- OBIETTIVO -
Nel testo sui giovani e la jihad, quale simbolo portavano fra le loro insegne gli Arditi e le SS? Rispondi per favore in poche parole.

- ESTRATTO DEL DOCUMENTO -
▬▬▬▬▬▬▬▬▬▬

E' da qui che probabilmente occorre partire, non dall'esotismo dei
visi velati, delle lunghe galabeiah,keffyah ,versi del Corano e
quella lingua impossibile che è l'arabo.
Il punto di partenza è una società che offre ai giovani una
indigestione di vuotezze, adulti che dovrebbero essere punti di
riferimento che eccellono in ladrocini, corruzione,fuga dalle
responsabilità, principi pochi ,confusi e comunque poco allettanti,
offerta di posti di lavoro inesistenti, precari ,sottopagati ,che
loro alla medesima età avrebbero fatto la rivoluzione pur di
rifiutarli.
Vediamo di capirci quello di vivere in una società che di fatto
rifiuta e penalizza i giovani non può essere uno dei problemi,
questo deve essere percepito come il problema dei problemi o questa
società andrà allo sfascio e alla guerra civile fra generazioni.
Evidentemente però non c'è affatto ancora una presa di coscienza
della portata di questo fenomeno epocale e la prova ne è che gli
adulti continuano a votare per una classe politica inetta, senza
provare a cambiare nulla.
E' la drammaticità di questo problema che genera in alcuni soluzioni
altrettanto drammatiche per alcuni giovani e per noi.
La poveretta di cui parliamo ha chiaramente elaborato una soluzione
peggiore del male da curare, ma, sinceramente siamo sicuri che sia
moralmente da valutare di più la massa dei giovani che accettano di
essere estromessi da questa società senza reagire, come fanno del
resto i loro genitori, o questa neo jihadista che ha fatto una scelta
folle, ma che almeno ci ha provato a reagire?
Tentiamo di fare un passo ulteriore.
Perchè quella scelta estrema?
Ancora una volta scrolliamoci di dosso quella massa di esotismi vari
che vengono ricercati quando si verificano questi fatti, forse per
una inconscia volontà di allontanarli da noi, come se non ci
appartenessero in nulla e rimaniamo qui nella zona delle "casalinghe
di Voghera", cioè casa nostra e storia nostra.
Qualcuno di noi si è proprio del tutto dimenticato della
nostra storia patria del novecento, di un certo Gabriele Dannunzio ?
Dell'etica retorica della "buona morte", del "meglio
un giorno da leoni che una vita da coniglio", non ci ricordiamo
più che i reparti scelti ,gli Arditi e le SS portavano fra le loro
insegne il simbolo della morte ,il teschio fra due tibie incrociate?
E che c'è di diverso con la jihad, così come viene percepita dai
giovani che la scelgono come soluzione di elezione, non certo a cuor
leggero, perchè nessuno è tanto stupido di scegliere la morte a
cuor leggero, perchè la scelta della jihad nella sostanza e da un
punto di vista soggettivo è esattamente questo, la scelta della
morte presunta gloriosa per sè.

▬▬▬▬▬▬▬▬▬▬

- ESTRATTO DATI -
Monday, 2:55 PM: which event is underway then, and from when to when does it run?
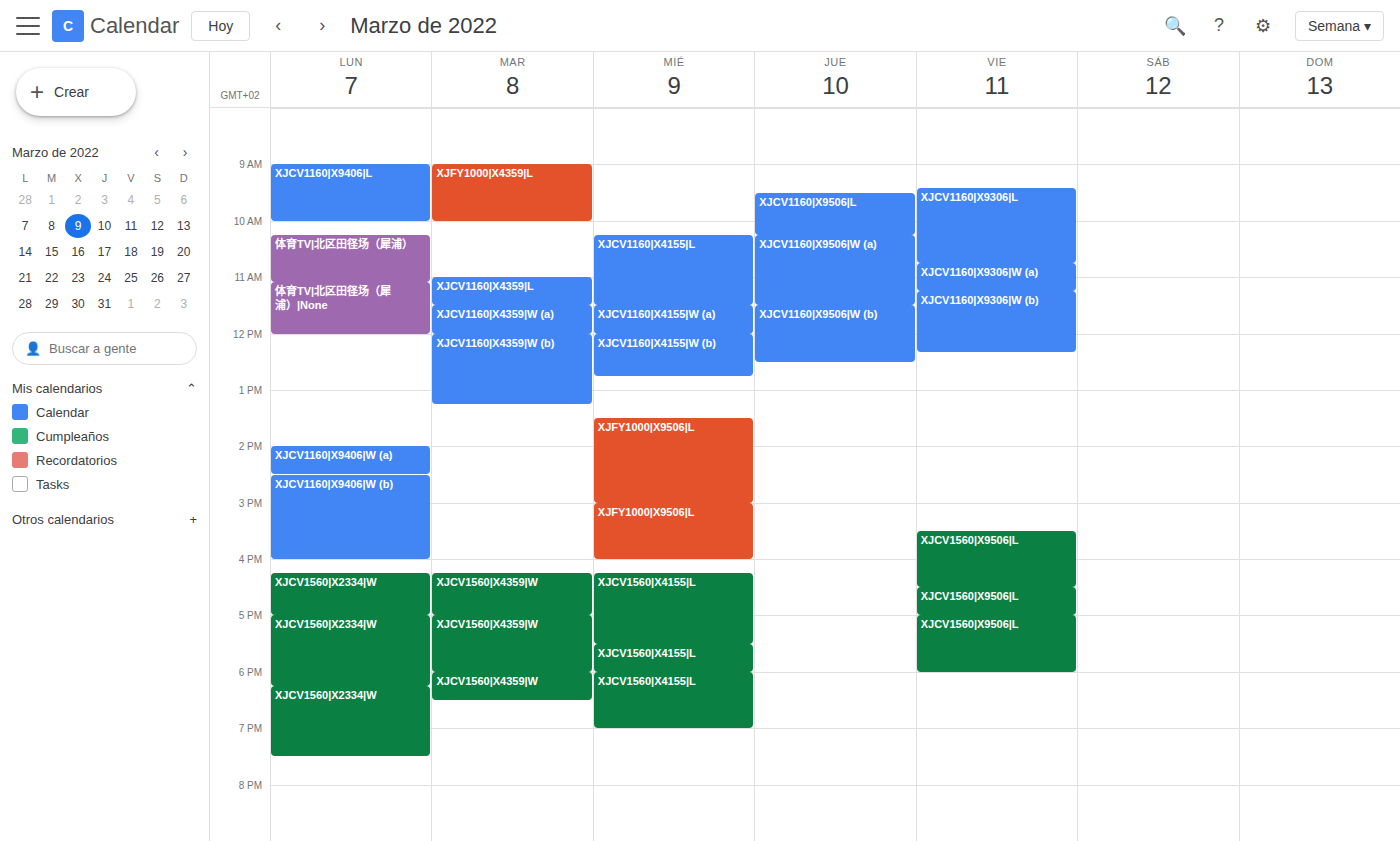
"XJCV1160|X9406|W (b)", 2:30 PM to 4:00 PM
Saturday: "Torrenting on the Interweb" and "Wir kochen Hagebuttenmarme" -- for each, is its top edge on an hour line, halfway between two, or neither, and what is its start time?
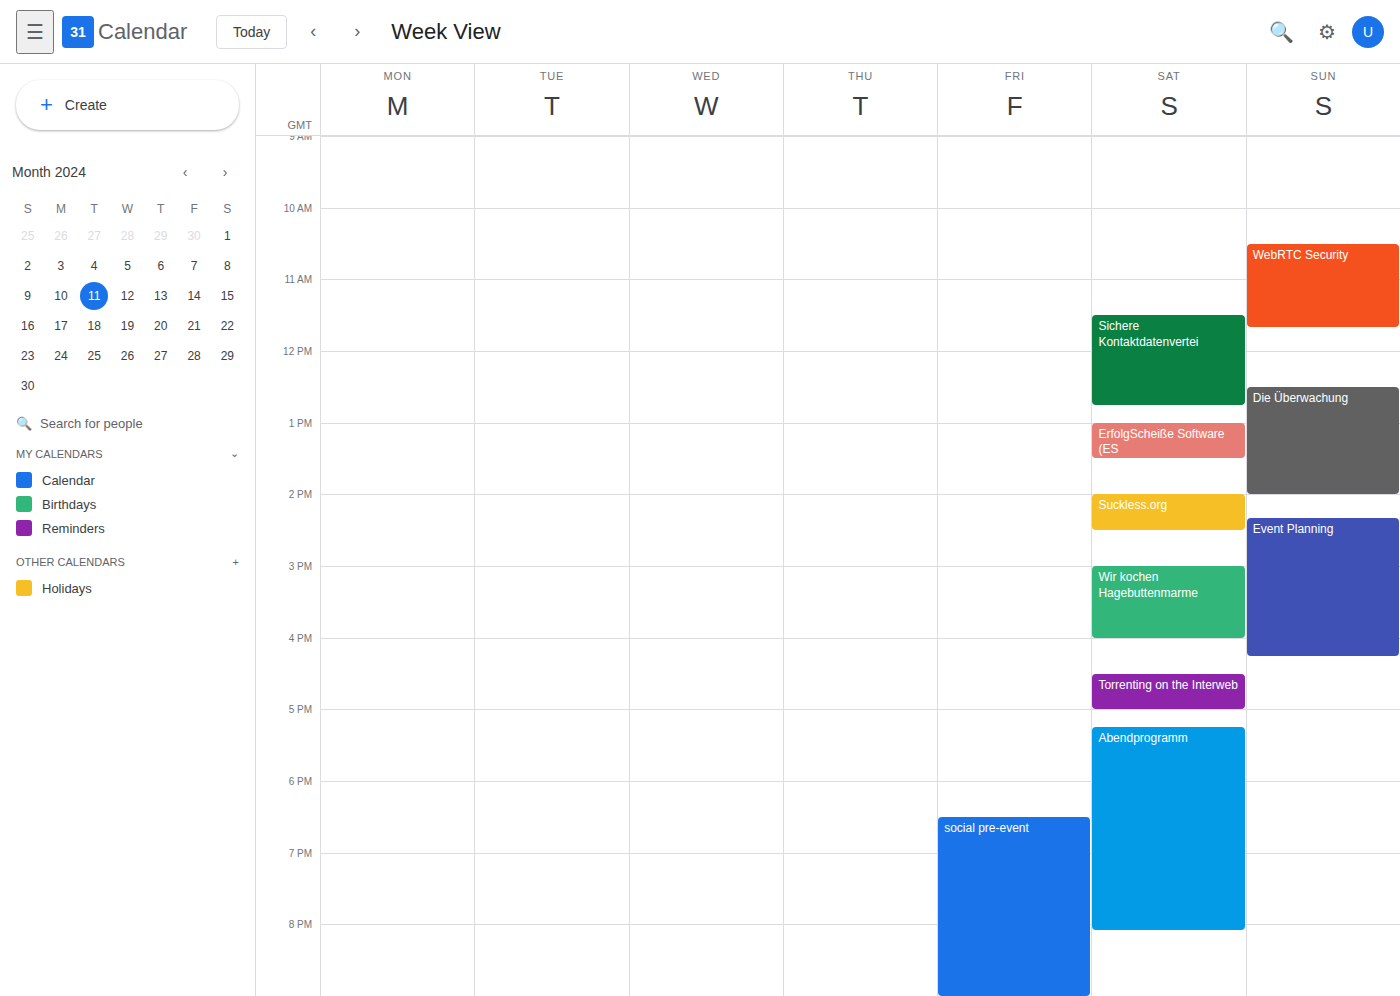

▬▬▬▬▬▬▬▬▬▬

- RISPOSTA SCRITTA -
Il teschio fra due tibie incrociate, simbolo della morte.